Up to 40% of newly hospitalized medicine patients are chronic alcohol users, and it’s often a matter of time before the dangerous effects of alcohol withdrawal begin to set in. Tremors are a hallmark symptom, but patients frequently fake hand tremors, leading to overmedication with sedatives, complicating their treatment. To address this, we developed an innovative device utilizing OpenBCI technology to detect tremulous movement of the tongue. The device integrates seamlessly into existing monitoring systems, such as cardiac monitors, requiring only four additional stickers placed on the chin and neck. These non-intrusive sensors do not interfere with essential activities like eating or sleeping. The device captures 20 seconds of involuntary tongue tremor data to objectively measure the progression of withdrawal.
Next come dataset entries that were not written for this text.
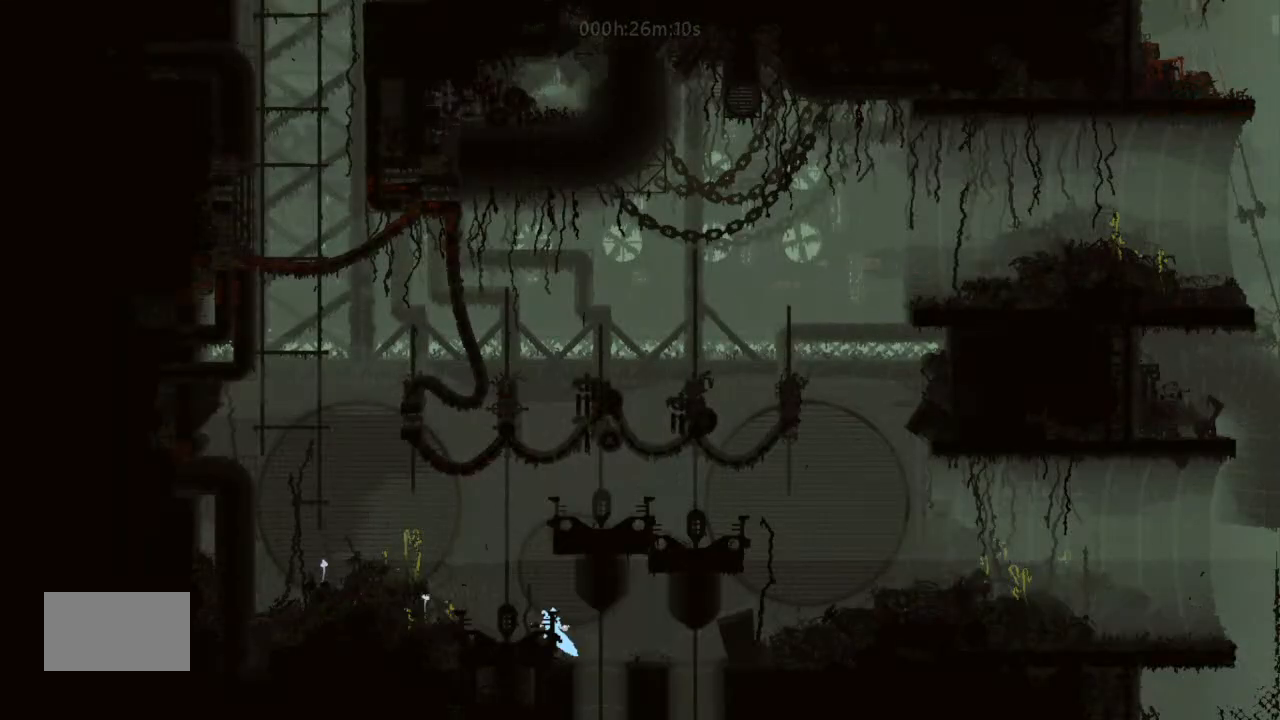
{"keys": ["up"], "events": [[33, "up", "down"], [133, "j", "up"], [233, "left", "up"]]}
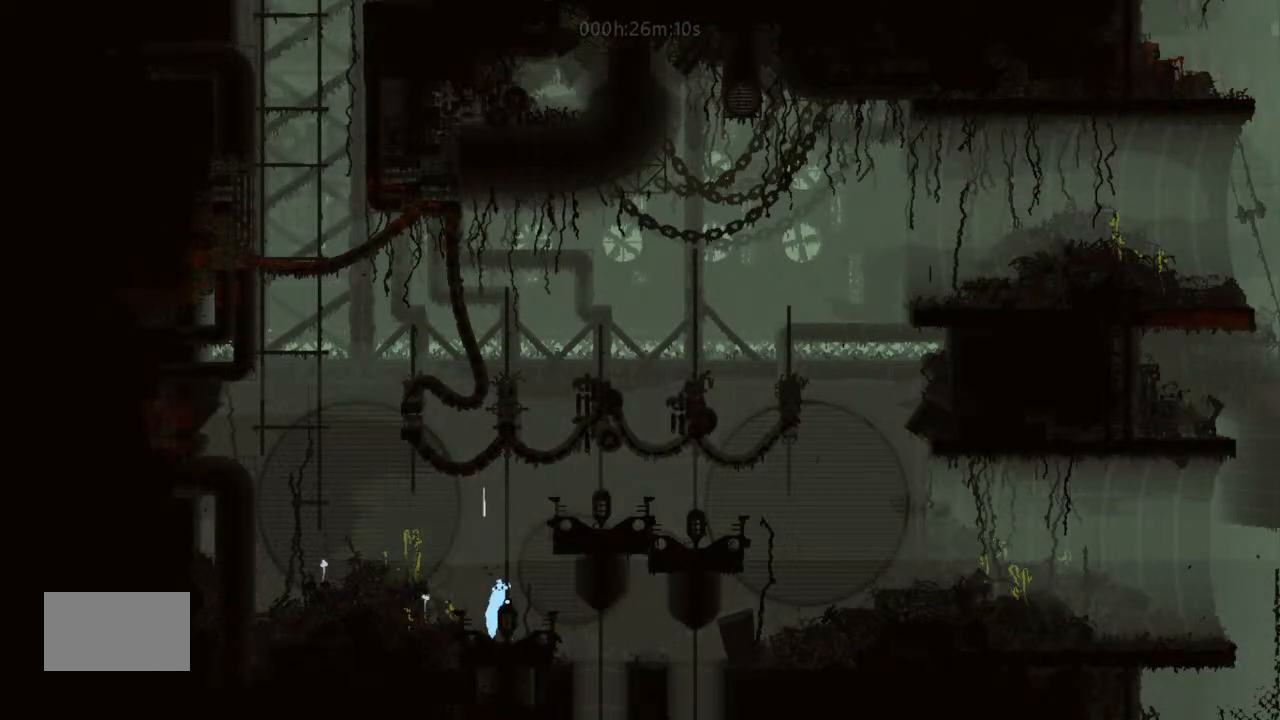
{"keys": ["j", "right"], "events": [[233, "right", "down"], [367, "j", "down"], [367, "up", "up"]]}
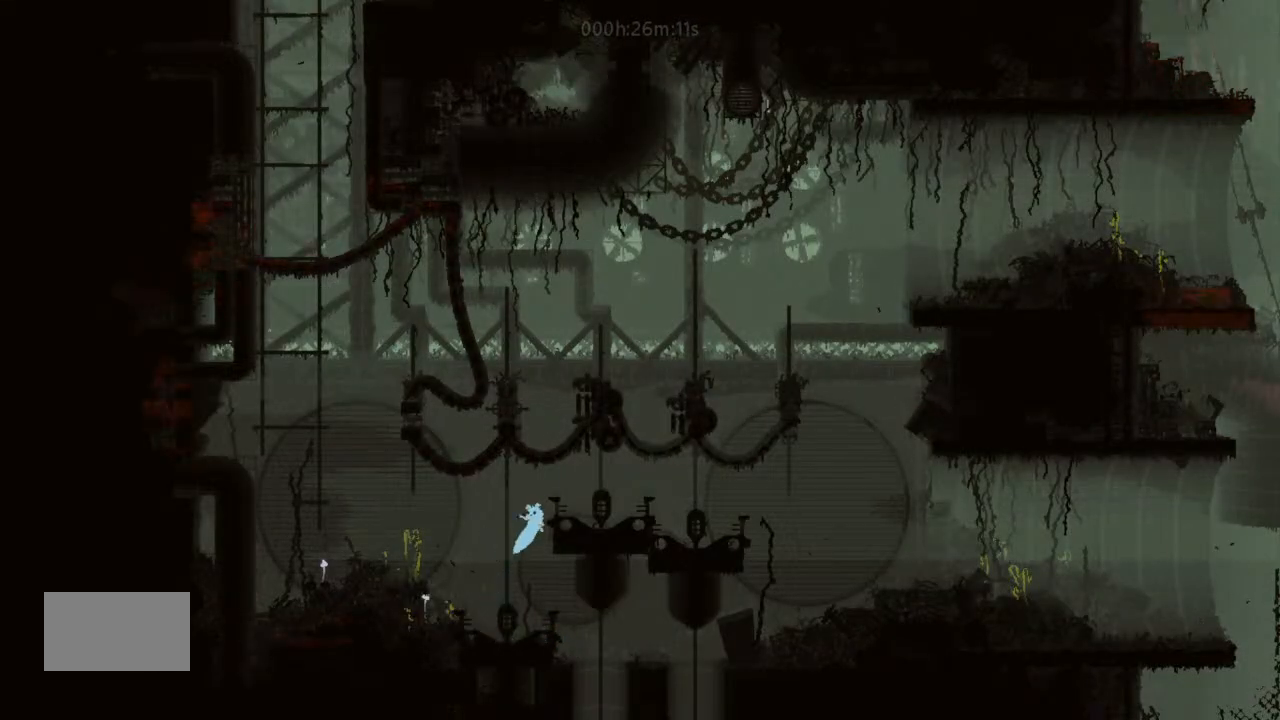
{"keys": ["right"], "events": [[33, "j", "up"]]}
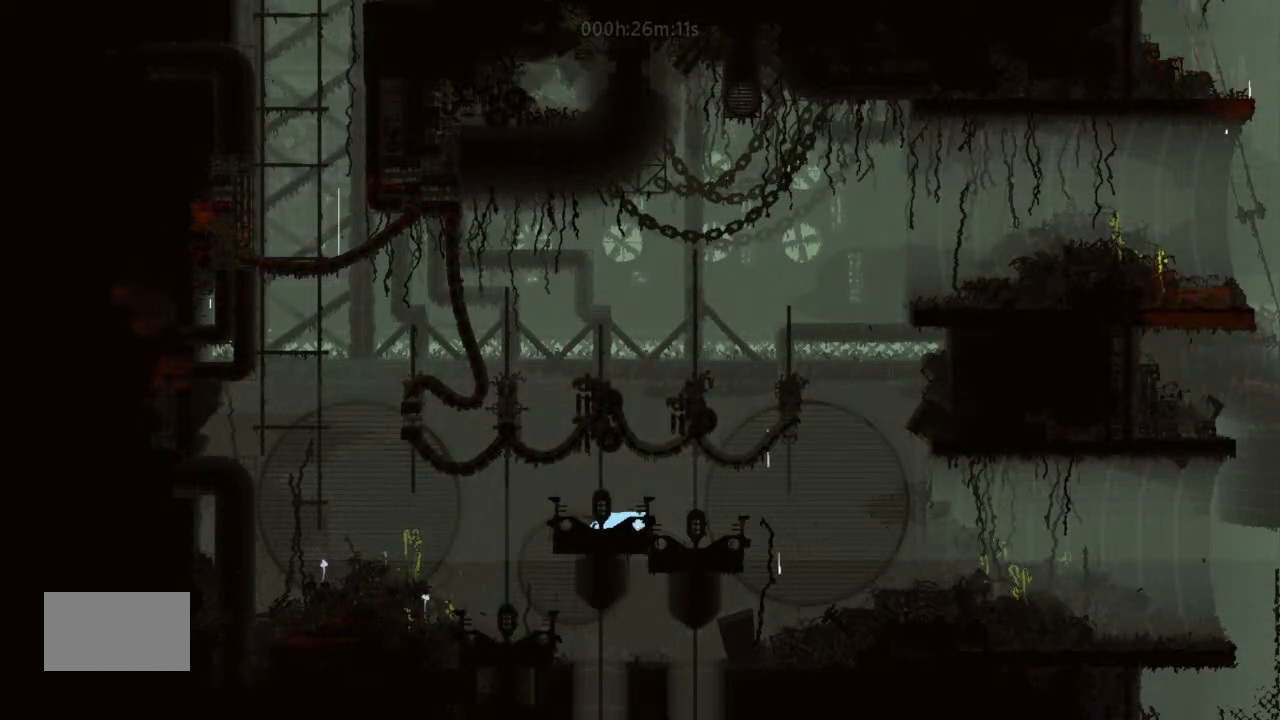
{"keys": ["j", "right"], "events": [[333, "j", "down"]]}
Our project employs OpenBCI hardware and BrainFlow to collect and analyze data for monitoring alcohol withdrawal symptoms, focusing on chin and tongue tremors. We developed a pipeline to extract and preprocess data from OpenBCI’s generated CSV files, calculate key metrics, and visualize results. Median values from the tremor data are processed through Gemini LLM, which uses the CIWA-Ar scale to evaluate withdrawal severity and recommend actions, such as adjusting sedative dosages or increasing monitoring.
By integrating predictive analytics, signal preprocessing, and visualized symptom evaluation, the device enhances clinical decision-making, reducing unnecessary sedative use while ensuring timely intervention for severe withdrawal symptoms. This approach improves patient safety, optimizes treatment, and mitigates adverse outcomes like seizures, paving the way for better care and outcomes for hospitalized chronic alcohol users.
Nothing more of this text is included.